**Task to complete**
Could you pull out the part of the rows below that opens with the line containing "Ok, thank you. I think I will buy a ticwatch" and runs through the end of the rows, both ends included, copying each line exactly? Leave the pictures out of your answer.

**Source data**

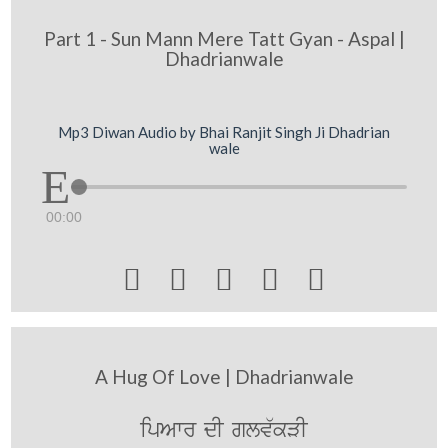
Part 1 - Sun Mann Mere Tatt Gyan - Aspal |
Dhadrianwale
Mp3 Diwan Audio by Bhai Ranjit Singh Ji Dhadrian
wale
00:00





A Hug Of Love | Dhadrianwale
ipAwr dI glv`kVI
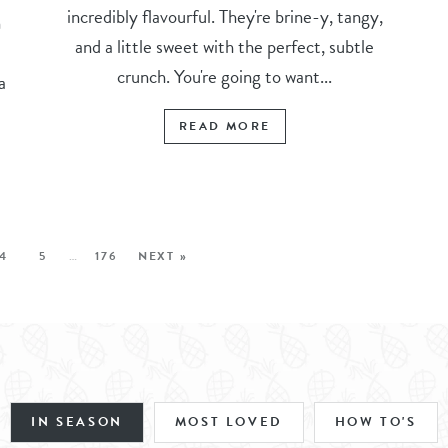
incredibly flavourful. They're brine-y, tangy,
n
and a little sweet with the perfect, subtle
crunch. You're going to want...
a
READ MORE
4
5
…
176
NEXT »
IN SEASON
MOST LOVED
HOW TO'S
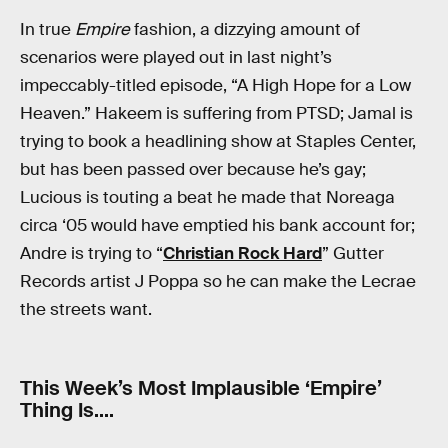
In true
Empire
fashion, a dizzying amount of
scenarios were played out in last night’s
impeccably-titled episode, “A High Hope for a Low
Heaven.” Hakeem is suffering from PTSD; Jamal is
trying to book a headlining show at Staples Center,
but has been passed over because he’s gay;
Lucious is touting a beat he made that Noreaga
circa ‘05 would have emptied his bank account for;
Andre is trying to “
Christian Rock Hard
” Gutter
Records artist J Poppa so he can make the Lecrae
the streets want.
This Week’s Most Implausible ‘Empire’
Thing Is….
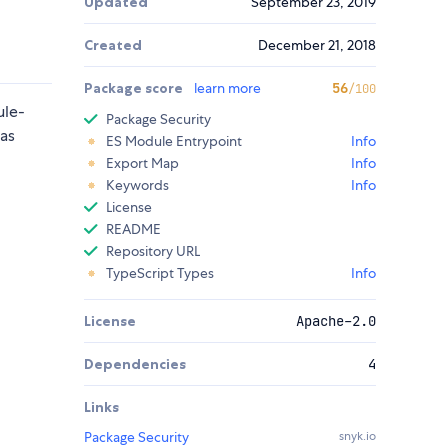
Updated
September 23, 2019
Created
December 21, 2018
Package score
learn more
56
/100
ule-
Package Security
as
ES Module Entrypoint
Info
Export Map
Info
Keywords
Info
License
README
Repository URL
TypeScript Types
Info
License
Apache-2.0
Dependencies
4
Links
Package Security
snyk.io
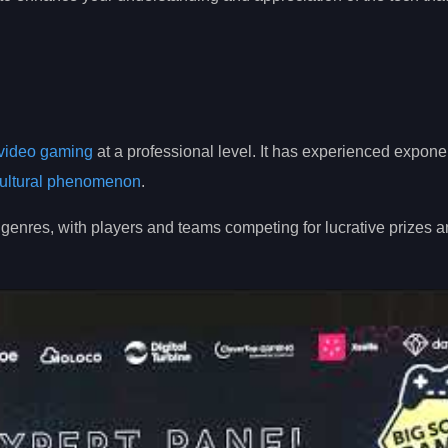
video gaming
at a professional level. It has experienced expone
ultural phenomenon
.
enres, with players and teams competing for lucrative prizes 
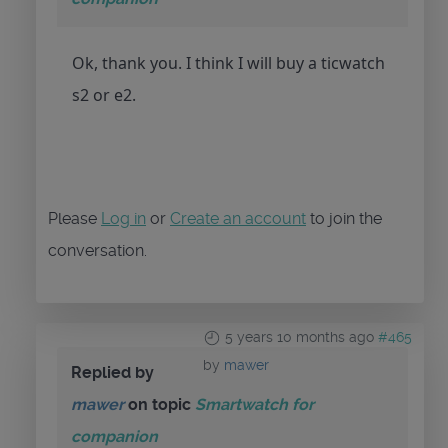
Ok, thank you. I think I will buy a ticwatch
s2 or e2.
Please
Log in
or
Create an account
to join the
conversation.
5 years 10 months ago
#465
by
mawer
Replied by
mawer
on topic
Smartwatch for
companion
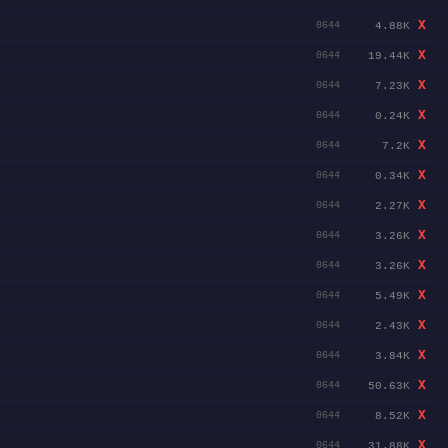
X
4.88K
0644
X
19.44K
0644
X
7.23K
0644
X
0.24K
0644
X
7.2K
0644
X
0.34K
0644
X
2.27K
0644
X
3.26K
0644
X
3.26K
0644
X
5.49K
0644
X
2.43K
0644
X
3.84K
0644
X
50.63K
0644
X
8.52K
0644
X
31.88K
0644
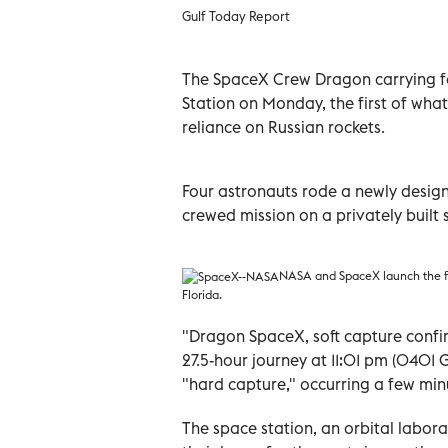
Gulf Today Report
The SpaceX Crew Dragon carrying fo
Station on Monday, the first of wha
reliance on Russian rockets.
Four astronauts rode a newly design
crewed mission on a privately buil
NASA and SpaceX launch the fi
Florida.
"Dragon SpaceX, soft capture confi
27.5-hour journey at 11:01 pm (0401
"hard capture," occurring a few minu
The space station, an orbital labor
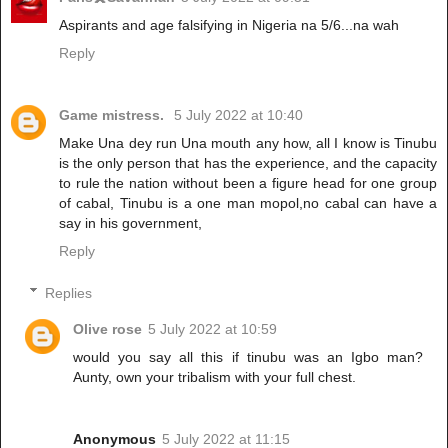
Aspirants and age falsifying in Nigeria na 5/6...na wah
Reply
Game mistress.
5 July 2022 at 10:40
Make Una dey run Una mouth any how, all I know is Tinubu
is the only person that has the experience, and the capacity
to rule the nation without been a figure head for one group
of cabal, Tinubu is a one man mopol,no cabal can have a
say in his government,
Reply
Replies
Olive rose
5 July 2022 at 10:59
would you say all this if tinubu was an Igbo man?
Aunty, own your tribalism with your full chest.
Anonymous
5 July 2022 at 11:15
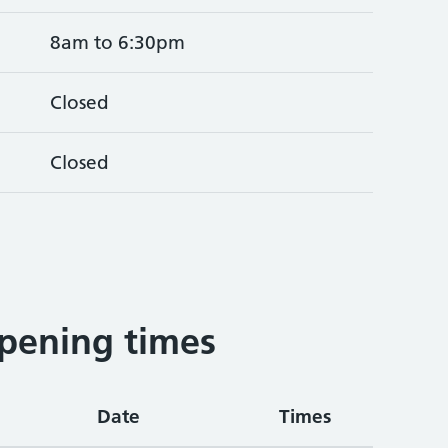
8am to 6:30pm
Closed
Closed
pening times
Date
Times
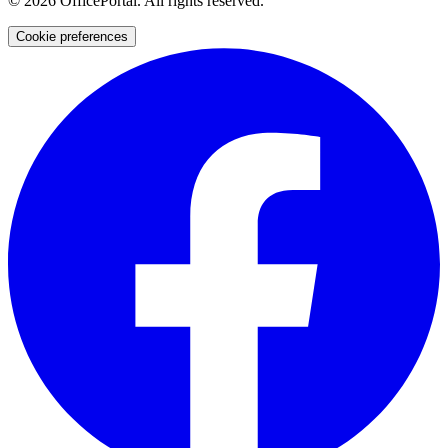
©
2026
OfficePortal. All rights reserved.
Cookie preferences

**Answer box**
Ok, thank you. I think I will buy a ticwatch
s2 or e2.
Please
Log in
or
Create an account
to join the
conversation.
5 years 10 months ago
#465
by
mawer
Replied by
mawer
on topic
Smartwatch for
companion
X
4.88K
0644
X
19.44K
0644
X
7.23K
0644
X
0.24K
0644
X
7.2K
0644
X
0.34K
0644
X
2.27K
0644
X
3.26K
0644
X
3.26K
0644
X
5.49K
0644
X
2.43K
0644
X
3.84K
0644
X
50.63K
0644
X
8.52K
0644
X
31.88K
0644
Gulf Today Report
The SpaceX Crew Dragon carrying fo
Station on Monday, the first of wha
reliance on Russian rockets.
Four astronauts rode a newly design
crewed mission on a privately buil
NASA and SpaceX launch the fi
Florida.
"Dragon SpaceX, soft capture confi
27.5-hour journey at 11:01 pm (0401
"hard capture," occurring a few minu
The space station, an orbital labor
Aspirants and age falsifying in Nigeria na 5/6...na wah
Reply
Game mistress.
5 July 2022 at 10:40
Make Una dey run Una mouth any how, all I know is Tinubu
is the only person that has the experience, and the capacity
to rule the nation without been a figure head for one group
of cabal, Tinubu is a one man mopol,no cabal can have a
say in his government,
Reply
Replies
Olive rose
5 July 2022 at 10:59
would you say all this if tinubu was an Igbo man?
Aunty, own your tribalism with your full chest.
Anonymous
5 July 2022 at 11:15
8am to 6:30pm
Closed
Closed
pening times
Date
Times
©
2026
OfficePortal. All rights reserved.
Cookie preferences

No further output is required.